Orbit Culture – Shaman
Orbit Culture’s previous release Nija received high acclaim and yet, the outfit have managed to follow up with another killer release. With the focus on song writing for live performances there is always the risk that something will be lost through the studio recording. This is not an issue for Orbit Culture. They have captured the sense of the mosh pit and unleashed it in recorded form. Balancing anthemic aspects with deliciously heavy breakdowns each track holds its own, from the marching rhythms of Carvings to the powerhouse that is the title track.
Akiavel – Væ Victis
Landing just a year after their debut album, Væ Victis explores dark themes of the human psyche.
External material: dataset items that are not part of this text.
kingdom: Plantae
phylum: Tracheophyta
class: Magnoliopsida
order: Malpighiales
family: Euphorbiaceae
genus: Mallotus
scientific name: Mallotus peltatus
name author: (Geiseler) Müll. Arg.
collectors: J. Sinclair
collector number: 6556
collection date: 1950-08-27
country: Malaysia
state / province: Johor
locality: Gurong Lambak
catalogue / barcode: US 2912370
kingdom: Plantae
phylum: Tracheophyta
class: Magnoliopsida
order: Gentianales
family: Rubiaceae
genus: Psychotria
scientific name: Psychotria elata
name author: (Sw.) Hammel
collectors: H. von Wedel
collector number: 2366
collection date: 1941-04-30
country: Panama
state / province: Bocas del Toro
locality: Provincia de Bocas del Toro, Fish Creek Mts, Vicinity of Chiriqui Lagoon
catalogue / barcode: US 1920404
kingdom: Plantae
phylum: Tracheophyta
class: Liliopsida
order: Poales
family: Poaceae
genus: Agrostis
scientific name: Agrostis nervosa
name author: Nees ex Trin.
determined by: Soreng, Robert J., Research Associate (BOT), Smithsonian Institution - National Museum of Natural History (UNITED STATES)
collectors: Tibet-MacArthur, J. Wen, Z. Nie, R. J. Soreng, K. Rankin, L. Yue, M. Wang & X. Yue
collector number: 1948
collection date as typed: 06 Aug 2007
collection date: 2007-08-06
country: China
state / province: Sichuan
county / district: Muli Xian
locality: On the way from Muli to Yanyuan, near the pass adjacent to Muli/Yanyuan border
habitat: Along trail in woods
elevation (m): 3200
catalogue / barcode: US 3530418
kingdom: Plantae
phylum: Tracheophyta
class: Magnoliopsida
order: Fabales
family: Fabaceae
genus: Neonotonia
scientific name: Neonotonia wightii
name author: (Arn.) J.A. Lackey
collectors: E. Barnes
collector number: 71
It’s an intense assault of all consuming sounds. Powerfully executed, musically and lyrically, Akiavel present a compelling offering that is unafraid to unveil the morbid and macabre, particularly in Comrade and The Lady Of Death. With melodic elements enhancing the heaviness, Akiavel weave their own distinctive identity throughout. Væ Victis is a fantastic display of their art.
Epica – Omega
The symphonic metal giants continue to deliver incredible soundscapes, cohesive tracks and compelling melodies. Omega is a powerful mixture of haunting symphonic with intimate, emotive tracks such as Rivers, while Skeleton Key combines ethereal qualities with heavy support and melodies that stick around in your mind afterwards. Their stoic, philosophic themes are hugely appealing, and now a signature element of the music. It’s wonderful to see their evolution with each album. Omega is fresh and intense symphonic metal that is delivered beautifully.
Spiritbox – Eternal Blue
Despite releasing a number of tracks as singles ahead of the album, Spiritbox’s Eternal Blue still feels fresh as the tracks are woven effectively into the narrative of the album. The variety of styles running through the album explores multiple sides to their sound. From the utterly extreme of Holy Roller to the serenity of Eternal Blue. Sun Killer is a stunning track and opens the album with a sensational sound.
Vildhjarta – måsstaden under vatten
The sheer heaviness of Vildhjarta is utterly iconic. There is something about their progressive take on extreme metal that is deeply alluring. The dissonance and eerie sounds resonate with a strong impact. Almost evoking a primal aspect with their rhythms and ludicrously low tones, they never fail to make a dynamic impact. The latest album just shows that they are continually evolving and growing. From lavender haze to paaradiso, måsstaden under vatten is an epic experience.